• What is expected
All lines of the listing that contain "Adult" should be shown in full.

# # # # # # #

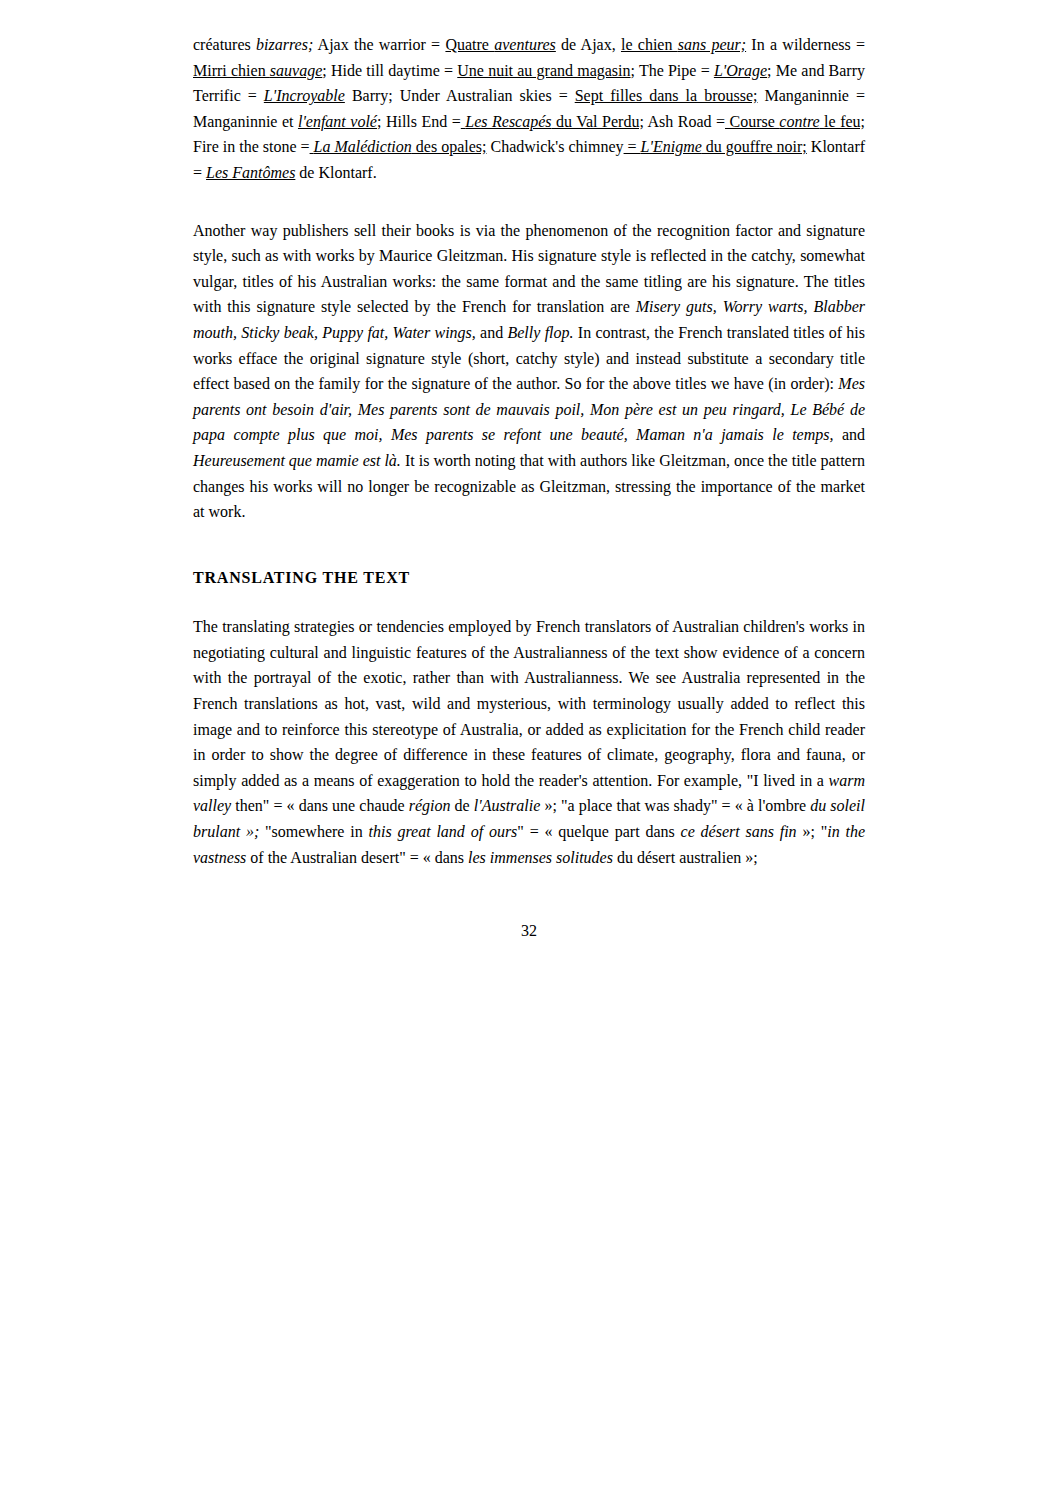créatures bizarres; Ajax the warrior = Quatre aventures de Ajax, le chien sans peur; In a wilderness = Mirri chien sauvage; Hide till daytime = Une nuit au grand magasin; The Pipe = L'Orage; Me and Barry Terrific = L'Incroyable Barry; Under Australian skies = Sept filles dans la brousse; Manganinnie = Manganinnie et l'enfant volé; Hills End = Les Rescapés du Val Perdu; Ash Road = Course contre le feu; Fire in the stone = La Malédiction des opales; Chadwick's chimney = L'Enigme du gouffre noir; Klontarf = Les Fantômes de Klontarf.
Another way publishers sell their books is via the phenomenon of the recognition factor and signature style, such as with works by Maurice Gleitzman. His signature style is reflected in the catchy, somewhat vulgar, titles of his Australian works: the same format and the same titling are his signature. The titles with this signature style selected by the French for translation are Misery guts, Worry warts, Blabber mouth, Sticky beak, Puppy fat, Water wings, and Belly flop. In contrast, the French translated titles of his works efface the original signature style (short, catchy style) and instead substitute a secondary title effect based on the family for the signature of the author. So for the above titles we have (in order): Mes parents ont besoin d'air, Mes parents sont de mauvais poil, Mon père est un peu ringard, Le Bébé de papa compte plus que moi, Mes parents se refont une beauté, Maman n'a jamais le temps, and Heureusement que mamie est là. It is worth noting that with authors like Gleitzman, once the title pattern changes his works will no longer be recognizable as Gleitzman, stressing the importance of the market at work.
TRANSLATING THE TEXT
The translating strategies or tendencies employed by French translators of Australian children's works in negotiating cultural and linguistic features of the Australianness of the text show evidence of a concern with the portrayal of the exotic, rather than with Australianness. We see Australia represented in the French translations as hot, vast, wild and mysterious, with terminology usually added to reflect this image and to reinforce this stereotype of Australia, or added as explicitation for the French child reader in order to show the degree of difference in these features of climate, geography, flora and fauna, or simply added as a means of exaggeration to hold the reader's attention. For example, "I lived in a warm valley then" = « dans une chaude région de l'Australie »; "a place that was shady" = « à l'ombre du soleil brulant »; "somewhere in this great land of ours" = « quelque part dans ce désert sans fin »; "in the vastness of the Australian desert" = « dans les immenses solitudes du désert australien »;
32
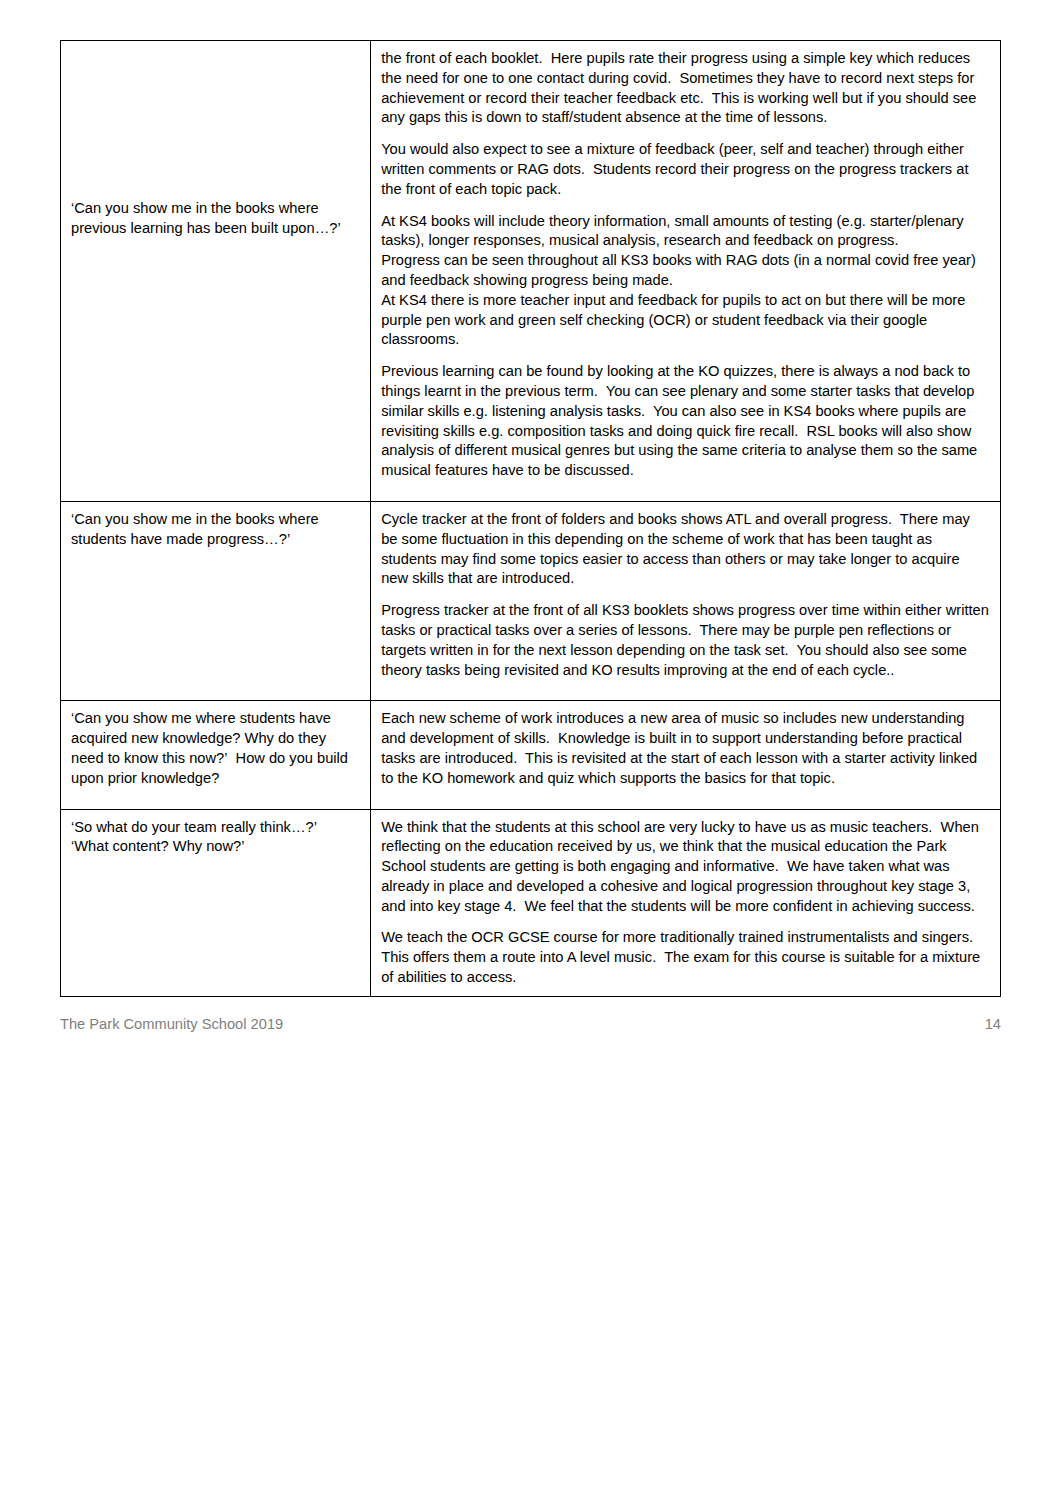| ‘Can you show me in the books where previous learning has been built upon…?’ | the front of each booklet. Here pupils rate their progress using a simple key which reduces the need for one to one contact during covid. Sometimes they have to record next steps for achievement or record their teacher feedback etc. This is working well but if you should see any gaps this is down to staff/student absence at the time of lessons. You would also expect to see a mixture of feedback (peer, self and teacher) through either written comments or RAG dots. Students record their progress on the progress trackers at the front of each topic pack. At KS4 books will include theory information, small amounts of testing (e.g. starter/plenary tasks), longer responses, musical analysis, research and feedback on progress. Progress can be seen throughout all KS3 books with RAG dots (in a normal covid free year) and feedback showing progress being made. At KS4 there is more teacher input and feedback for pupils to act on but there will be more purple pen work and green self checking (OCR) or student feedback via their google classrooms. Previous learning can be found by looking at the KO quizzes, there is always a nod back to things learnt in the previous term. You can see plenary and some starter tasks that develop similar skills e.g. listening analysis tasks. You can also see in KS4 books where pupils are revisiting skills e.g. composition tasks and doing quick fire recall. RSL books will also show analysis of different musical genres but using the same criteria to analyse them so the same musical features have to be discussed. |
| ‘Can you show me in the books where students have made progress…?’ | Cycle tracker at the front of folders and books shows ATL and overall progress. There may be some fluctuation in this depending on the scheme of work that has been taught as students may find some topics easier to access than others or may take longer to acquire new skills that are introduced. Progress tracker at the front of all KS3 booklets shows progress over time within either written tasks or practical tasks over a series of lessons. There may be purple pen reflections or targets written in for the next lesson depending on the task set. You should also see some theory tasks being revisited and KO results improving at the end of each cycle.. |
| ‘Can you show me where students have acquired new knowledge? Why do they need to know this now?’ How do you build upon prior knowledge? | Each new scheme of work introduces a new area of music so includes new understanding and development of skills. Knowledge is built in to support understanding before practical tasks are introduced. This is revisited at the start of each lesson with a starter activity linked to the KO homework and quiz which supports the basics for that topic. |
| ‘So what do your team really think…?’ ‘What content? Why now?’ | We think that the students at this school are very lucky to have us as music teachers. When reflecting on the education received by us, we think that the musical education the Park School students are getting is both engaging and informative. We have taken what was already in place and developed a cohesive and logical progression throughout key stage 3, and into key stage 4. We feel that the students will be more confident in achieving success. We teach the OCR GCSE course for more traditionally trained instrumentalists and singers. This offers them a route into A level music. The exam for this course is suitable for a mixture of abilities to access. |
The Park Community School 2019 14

# # # # # # #

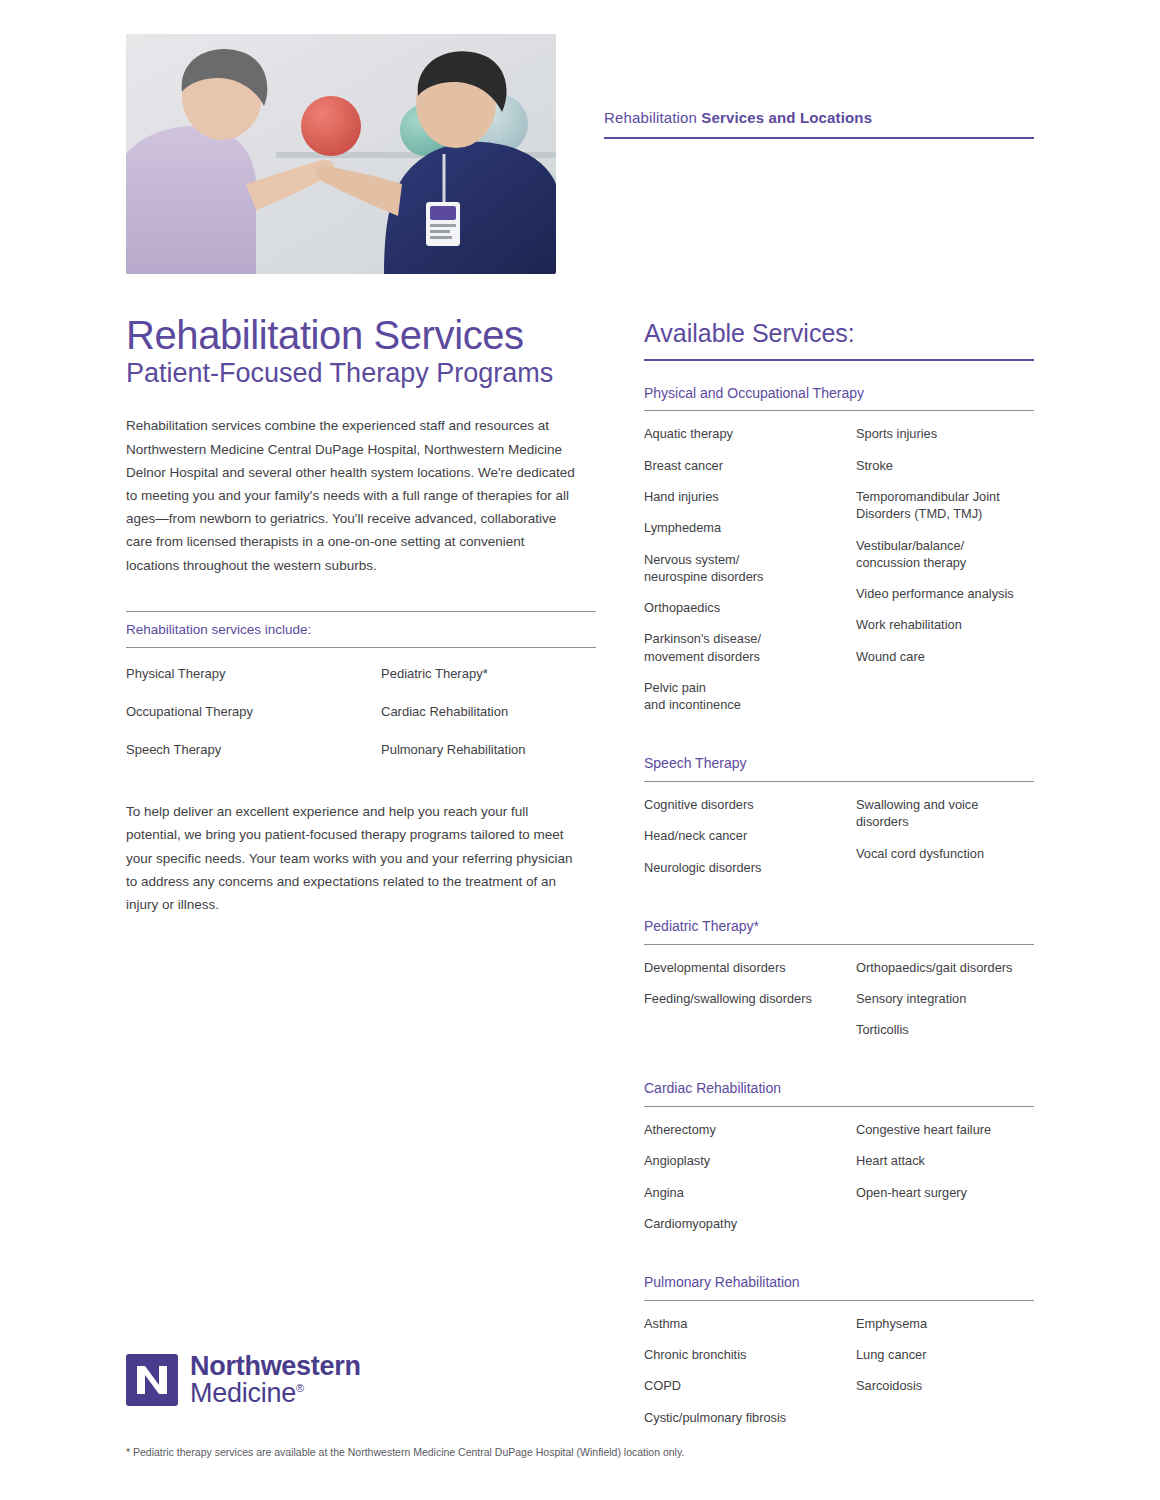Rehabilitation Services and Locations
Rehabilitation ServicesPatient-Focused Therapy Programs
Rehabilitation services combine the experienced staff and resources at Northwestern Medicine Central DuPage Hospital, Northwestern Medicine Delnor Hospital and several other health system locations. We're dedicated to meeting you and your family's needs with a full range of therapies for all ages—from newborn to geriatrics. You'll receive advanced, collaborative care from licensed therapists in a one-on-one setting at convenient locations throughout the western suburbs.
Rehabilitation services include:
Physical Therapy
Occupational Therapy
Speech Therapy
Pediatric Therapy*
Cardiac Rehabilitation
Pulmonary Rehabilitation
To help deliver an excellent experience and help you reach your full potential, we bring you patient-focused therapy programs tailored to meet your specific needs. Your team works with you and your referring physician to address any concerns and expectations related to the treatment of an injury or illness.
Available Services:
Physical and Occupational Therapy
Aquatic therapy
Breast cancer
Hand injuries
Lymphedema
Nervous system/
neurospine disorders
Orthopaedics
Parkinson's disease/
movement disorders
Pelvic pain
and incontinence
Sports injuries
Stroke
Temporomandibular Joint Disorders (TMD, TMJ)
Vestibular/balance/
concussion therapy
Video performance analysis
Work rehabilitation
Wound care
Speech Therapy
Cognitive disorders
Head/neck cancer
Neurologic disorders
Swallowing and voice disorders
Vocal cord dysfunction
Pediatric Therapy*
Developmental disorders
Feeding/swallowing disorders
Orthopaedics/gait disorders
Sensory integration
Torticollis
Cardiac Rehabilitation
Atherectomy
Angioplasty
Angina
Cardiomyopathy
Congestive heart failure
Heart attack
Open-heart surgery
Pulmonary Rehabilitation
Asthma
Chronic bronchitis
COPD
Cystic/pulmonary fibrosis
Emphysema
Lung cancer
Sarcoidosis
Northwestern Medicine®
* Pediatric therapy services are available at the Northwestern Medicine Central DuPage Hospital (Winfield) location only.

# # # # # # #

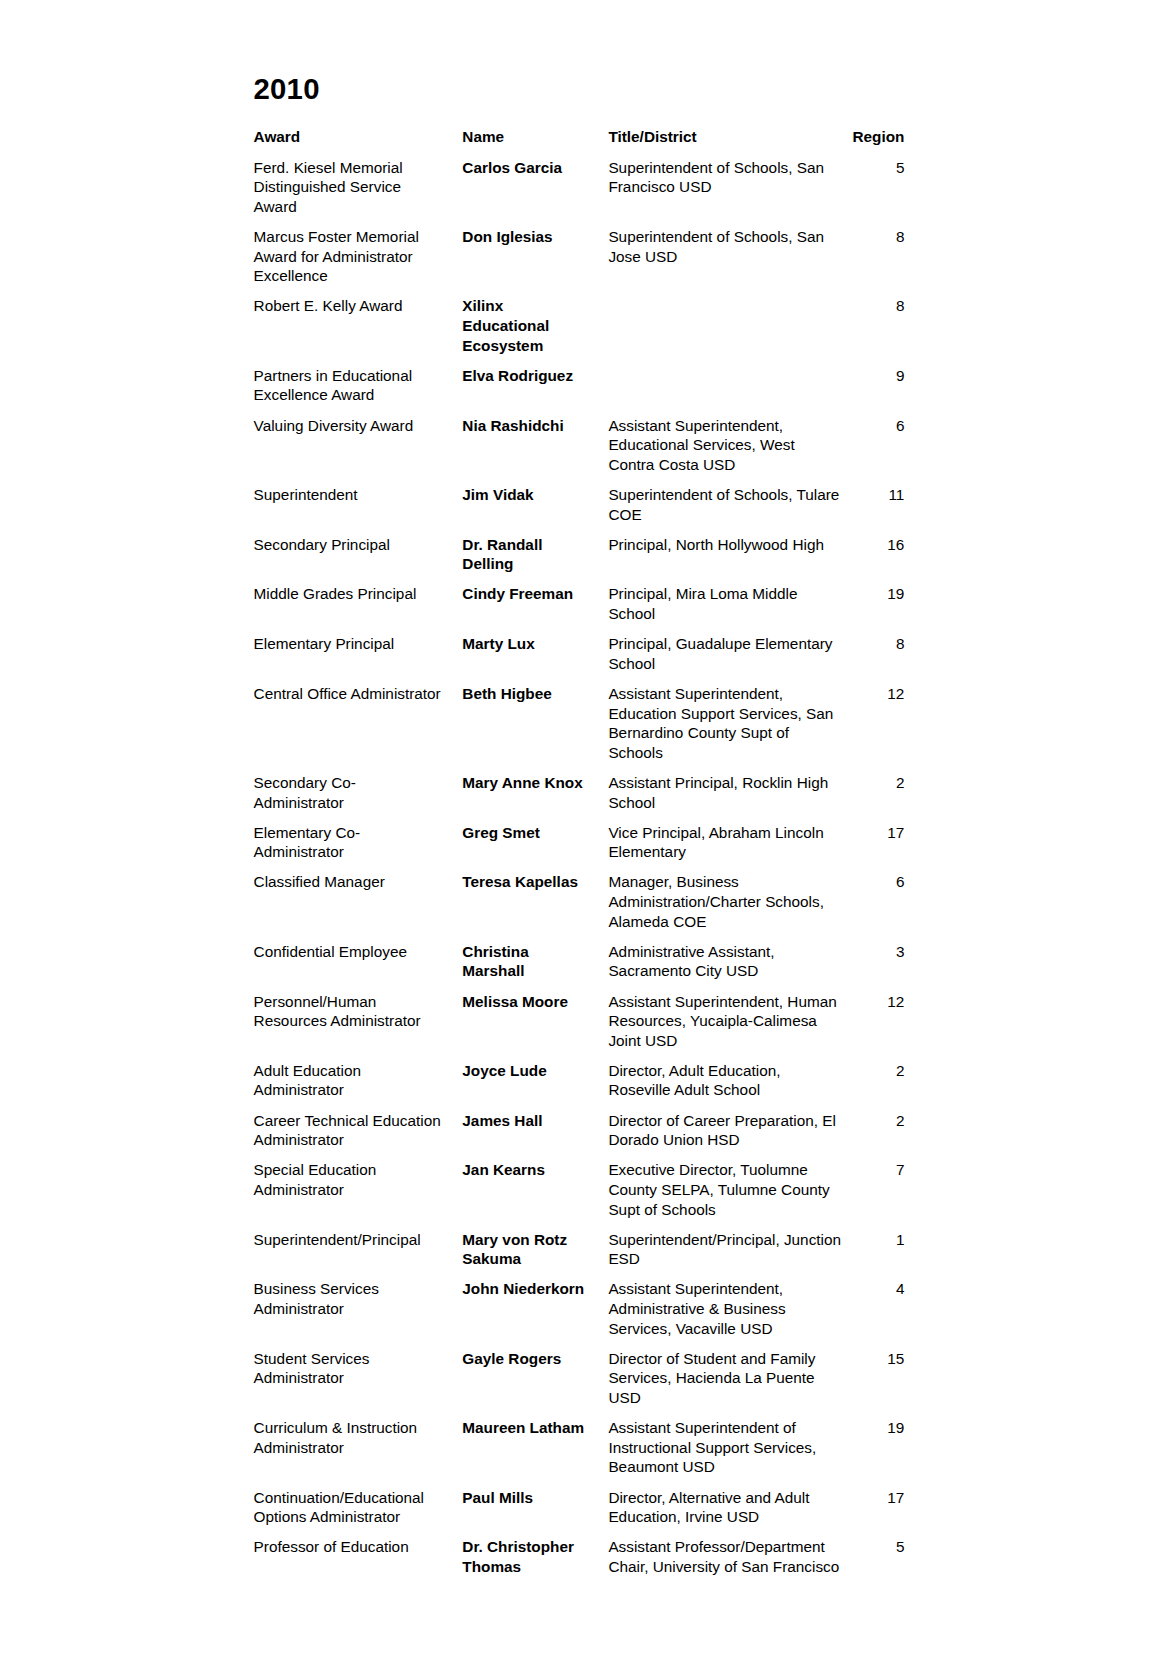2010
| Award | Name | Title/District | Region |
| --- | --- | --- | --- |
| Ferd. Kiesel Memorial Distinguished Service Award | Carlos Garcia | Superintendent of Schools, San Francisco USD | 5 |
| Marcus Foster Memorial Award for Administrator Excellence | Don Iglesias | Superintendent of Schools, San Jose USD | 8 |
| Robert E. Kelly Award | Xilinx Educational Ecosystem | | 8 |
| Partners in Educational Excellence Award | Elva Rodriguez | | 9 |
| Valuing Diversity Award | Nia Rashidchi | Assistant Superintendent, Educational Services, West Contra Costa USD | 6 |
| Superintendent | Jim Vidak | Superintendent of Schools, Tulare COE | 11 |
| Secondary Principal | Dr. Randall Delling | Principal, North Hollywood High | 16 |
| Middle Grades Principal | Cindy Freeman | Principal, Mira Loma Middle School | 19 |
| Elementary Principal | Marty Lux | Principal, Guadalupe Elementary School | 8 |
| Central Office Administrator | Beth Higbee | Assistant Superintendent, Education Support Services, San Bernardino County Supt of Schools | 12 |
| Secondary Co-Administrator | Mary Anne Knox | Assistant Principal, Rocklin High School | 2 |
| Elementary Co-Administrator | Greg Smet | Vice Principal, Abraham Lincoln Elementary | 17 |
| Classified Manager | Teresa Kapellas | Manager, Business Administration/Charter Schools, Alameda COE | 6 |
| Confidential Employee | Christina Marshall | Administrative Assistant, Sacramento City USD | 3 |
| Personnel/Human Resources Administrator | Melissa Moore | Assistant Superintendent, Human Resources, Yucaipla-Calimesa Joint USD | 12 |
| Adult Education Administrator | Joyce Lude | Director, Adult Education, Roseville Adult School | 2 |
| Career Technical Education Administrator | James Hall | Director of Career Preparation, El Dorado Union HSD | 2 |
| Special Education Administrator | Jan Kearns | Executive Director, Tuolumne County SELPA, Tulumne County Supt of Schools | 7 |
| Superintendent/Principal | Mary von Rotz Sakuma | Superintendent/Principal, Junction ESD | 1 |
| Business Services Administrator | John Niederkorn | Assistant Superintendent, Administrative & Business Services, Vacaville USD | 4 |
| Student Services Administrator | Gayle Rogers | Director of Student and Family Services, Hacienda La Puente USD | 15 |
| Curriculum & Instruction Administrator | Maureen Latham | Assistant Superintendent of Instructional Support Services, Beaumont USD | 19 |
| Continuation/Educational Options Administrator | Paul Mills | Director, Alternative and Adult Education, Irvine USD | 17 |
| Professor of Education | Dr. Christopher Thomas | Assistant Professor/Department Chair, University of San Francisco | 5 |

# # # # # # #

• Task response
| Adult Education Administrator | Joyce Lude | Director, Adult Education, Roseville Adult School | 2 |
| Continuation/Educational Options Administrator | Paul Mills | Director, Alternative and Adult Education, Irvine USD | 17 |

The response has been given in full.